Reason about and solve one-variable equations and inequalities.
- CCSS.MATH.CONTENT.6.EE.B.6: The equations for the basic house, road, farm, and Parthenon lesson plans are comprised of perimeter, area, height, length, width – all mathematical terms that are used in real-life. Furthermore, students begin to build an understanding of how to read algebra as a language where variables stand for unknown numbers.
- CCSS.MATH.CONTENT.6.EE.B.7: In the house, farm, road, and Parthenon lesson plans, students must evaluate expressions in which letters stand for numbers on both sides of the equation (e.g., A = LxW), and build an understanding of the relationship between variables in a given expression.
Represent and analyze quantitative relationships between dependent and independent variables.
- CCSS.MATH.CONTENT.6.EE.C.9: Since many formulas used in the house, road, farm, and Parthenon lesson plans involve variables on both sides of the expression (A = LxW, P = 2(L+W) – 4, S = 3L/2), students will see that changing one variable will result in the change of the other variable.

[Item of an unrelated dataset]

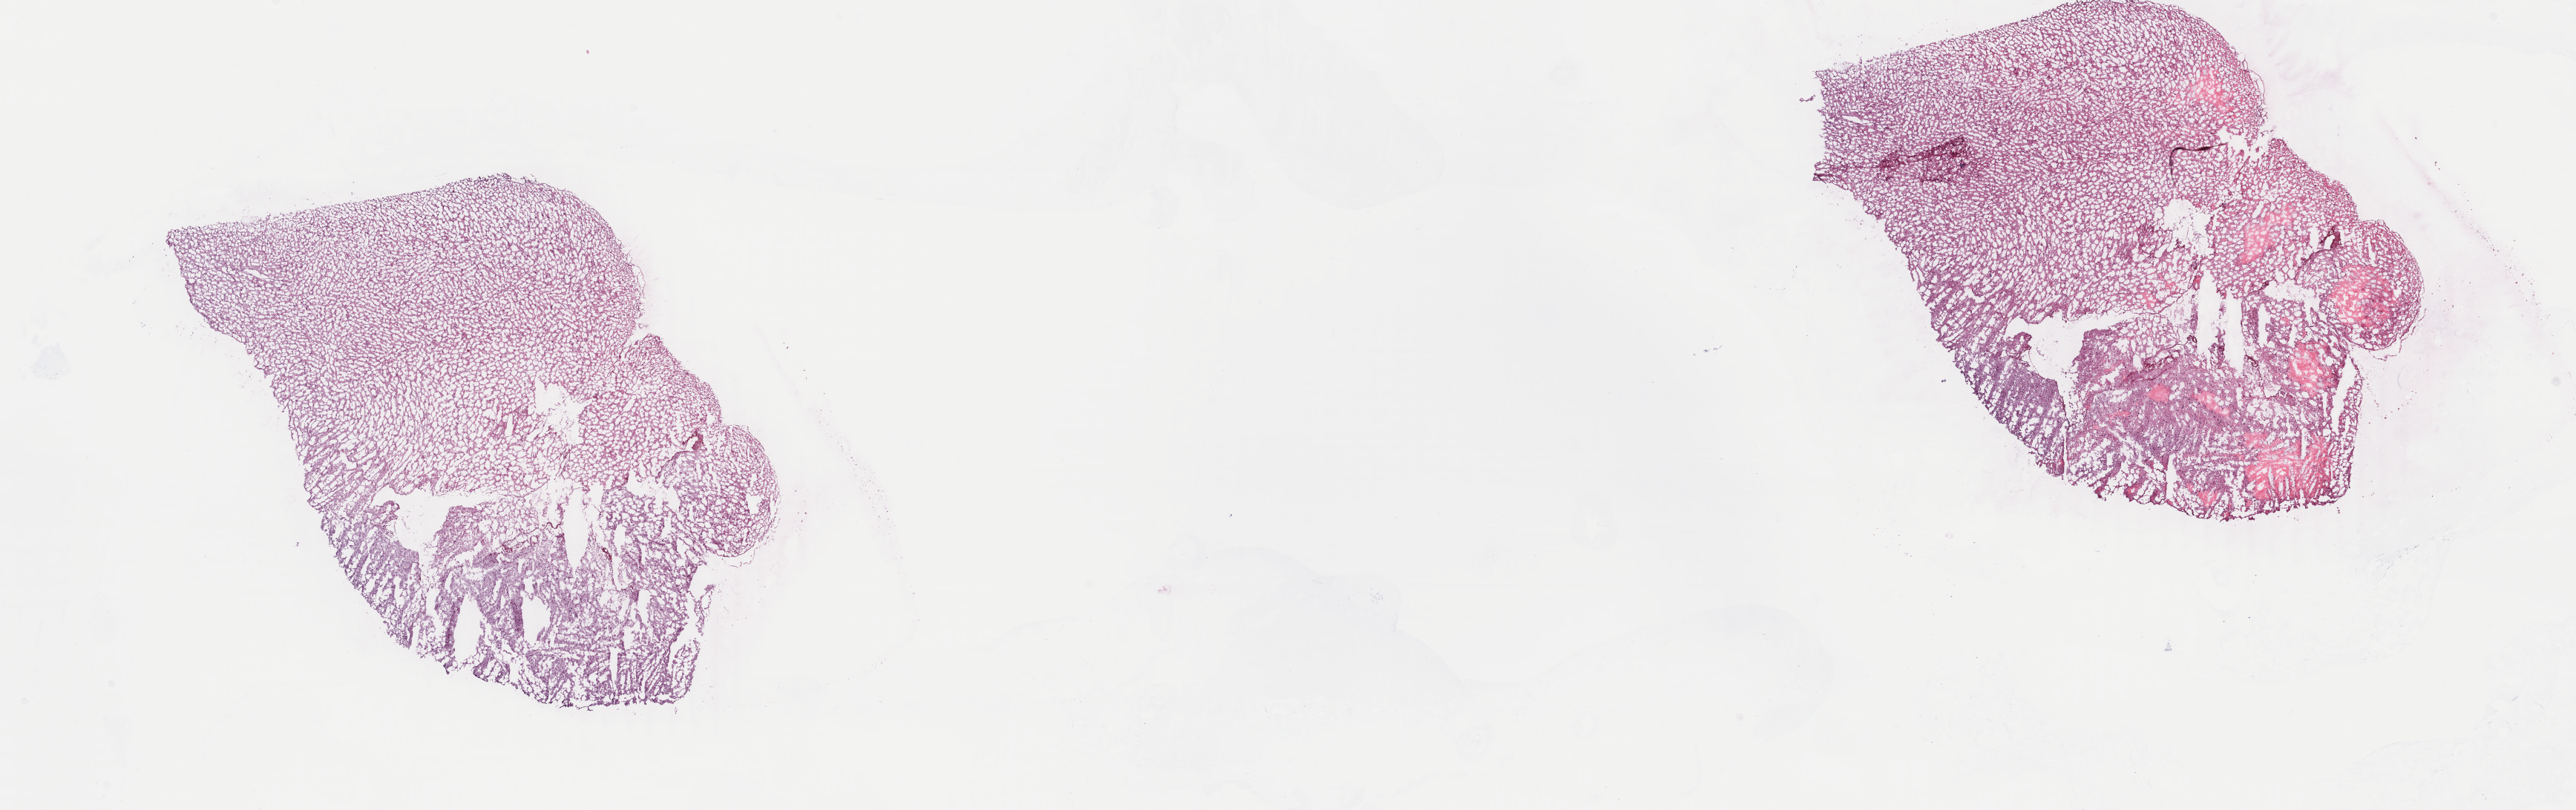
H&E whole-slide image — whole scanned area (about 27.6 x 8.7 mm, from a 40x scan) shown as a low-resolution overview, frozen section from the top of the tissue portion, primary tumour sample from the brain. Female patient; age at initial diagnosis 32 years. Pathologist review of this section (percent, as recorded): tumour cells 40%, tumour nuclei 75%.
Pathologic diagnosis: Mixed glioma.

|Letters standing for numbers and understanding the relationship between those letters is a key aspect in this lesson plan.|
Solve real-life and mathematical problems using numerical and algebraic expressions and equations.
- CCSS.MATH.CONTENT.7.EE.B.4.A: In using the formulas for perimeter and area in the house, farm, and Parthenon lesson plans, students are manipulating the variables to determine their given values. For example, if a student wants to make their Area = 35 and are given width = 5, they must set up the equation to determine what the length would be.